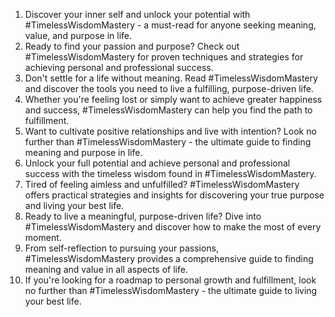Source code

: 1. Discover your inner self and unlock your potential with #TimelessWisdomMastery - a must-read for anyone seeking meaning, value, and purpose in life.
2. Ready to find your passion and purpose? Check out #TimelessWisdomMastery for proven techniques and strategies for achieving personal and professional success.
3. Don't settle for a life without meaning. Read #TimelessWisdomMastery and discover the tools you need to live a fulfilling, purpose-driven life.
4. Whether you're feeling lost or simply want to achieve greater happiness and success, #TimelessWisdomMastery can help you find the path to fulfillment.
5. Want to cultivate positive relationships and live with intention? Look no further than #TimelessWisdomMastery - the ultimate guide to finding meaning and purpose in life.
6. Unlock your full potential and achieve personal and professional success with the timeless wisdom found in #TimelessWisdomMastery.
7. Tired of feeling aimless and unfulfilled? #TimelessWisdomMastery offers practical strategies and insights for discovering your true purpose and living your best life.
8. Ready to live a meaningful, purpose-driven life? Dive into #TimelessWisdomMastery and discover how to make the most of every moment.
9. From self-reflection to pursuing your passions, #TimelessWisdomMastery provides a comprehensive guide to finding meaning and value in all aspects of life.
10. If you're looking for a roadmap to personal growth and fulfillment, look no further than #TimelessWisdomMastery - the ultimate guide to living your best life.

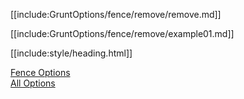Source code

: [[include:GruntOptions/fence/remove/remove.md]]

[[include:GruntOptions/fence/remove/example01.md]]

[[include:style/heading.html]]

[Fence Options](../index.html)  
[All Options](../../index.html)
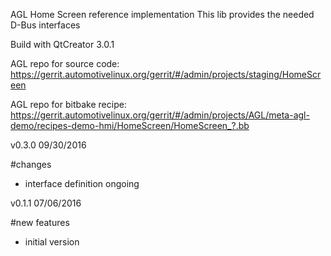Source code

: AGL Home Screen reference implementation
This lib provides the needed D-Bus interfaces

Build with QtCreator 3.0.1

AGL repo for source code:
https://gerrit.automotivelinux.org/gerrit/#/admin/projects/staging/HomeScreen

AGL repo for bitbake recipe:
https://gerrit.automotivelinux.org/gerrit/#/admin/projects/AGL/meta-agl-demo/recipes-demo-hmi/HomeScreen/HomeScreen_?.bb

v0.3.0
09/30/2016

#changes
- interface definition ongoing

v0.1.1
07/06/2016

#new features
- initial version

==

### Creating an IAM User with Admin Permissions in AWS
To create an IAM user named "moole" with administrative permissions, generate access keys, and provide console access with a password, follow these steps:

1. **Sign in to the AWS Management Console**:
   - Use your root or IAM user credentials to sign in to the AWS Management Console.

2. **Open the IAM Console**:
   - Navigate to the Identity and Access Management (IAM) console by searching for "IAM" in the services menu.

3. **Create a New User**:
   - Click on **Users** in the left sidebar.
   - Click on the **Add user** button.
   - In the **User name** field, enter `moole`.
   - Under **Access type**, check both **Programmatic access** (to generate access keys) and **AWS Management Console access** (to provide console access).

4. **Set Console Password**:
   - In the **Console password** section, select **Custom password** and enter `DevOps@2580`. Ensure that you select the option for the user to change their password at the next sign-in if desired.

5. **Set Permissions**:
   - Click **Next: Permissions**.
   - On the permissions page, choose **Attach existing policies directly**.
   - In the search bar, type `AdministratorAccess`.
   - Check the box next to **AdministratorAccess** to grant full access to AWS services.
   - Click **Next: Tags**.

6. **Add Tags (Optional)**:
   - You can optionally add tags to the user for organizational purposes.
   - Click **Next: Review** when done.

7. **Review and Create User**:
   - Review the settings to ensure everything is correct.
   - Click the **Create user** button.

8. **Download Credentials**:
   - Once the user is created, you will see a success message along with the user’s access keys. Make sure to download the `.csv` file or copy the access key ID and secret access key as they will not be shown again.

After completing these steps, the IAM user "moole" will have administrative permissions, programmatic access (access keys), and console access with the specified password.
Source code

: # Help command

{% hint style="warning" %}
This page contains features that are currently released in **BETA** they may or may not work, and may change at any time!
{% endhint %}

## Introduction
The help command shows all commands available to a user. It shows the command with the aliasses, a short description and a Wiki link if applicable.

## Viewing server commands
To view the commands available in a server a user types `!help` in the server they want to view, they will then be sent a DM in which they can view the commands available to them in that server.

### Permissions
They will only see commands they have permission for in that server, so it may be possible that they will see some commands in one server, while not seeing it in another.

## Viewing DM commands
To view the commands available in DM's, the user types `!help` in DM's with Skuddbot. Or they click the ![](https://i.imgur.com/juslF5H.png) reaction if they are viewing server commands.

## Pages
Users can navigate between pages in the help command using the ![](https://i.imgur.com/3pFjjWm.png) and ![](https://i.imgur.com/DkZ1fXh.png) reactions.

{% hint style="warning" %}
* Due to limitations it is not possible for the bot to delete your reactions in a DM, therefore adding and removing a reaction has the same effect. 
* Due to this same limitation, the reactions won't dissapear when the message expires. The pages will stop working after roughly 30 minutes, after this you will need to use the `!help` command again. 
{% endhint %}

◆ **WHAT THIS TASK INVOLVES**:
Above are the entries. Copy exactly the part that opens with the line containing "Screen reference implementation" and closes with the line containing "- initial version", and no more.

◆ **ANSWER FOR THE TASK**:
: AGL Home Screen reference implementation
This lib provides the needed D-Bus interfaces

Build with QtCreator 3.0.1

AGL repo for source code:
https://gerrit.automotivelinux.org/gerrit/#/admin/projects/staging/HomeScreen

AGL repo for bitbake recipe:
https://gerrit.automotivelinux.org/gerrit/#/admin/projects/AGL/meta-agl-demo/recipes-demo-hmi/HomeScreen/HomeScreen_?.bb

v0.3.0
09/30/2016

#changes
- interface definition ongoing

v0.1.1
07/06/2016

#new features
- initial version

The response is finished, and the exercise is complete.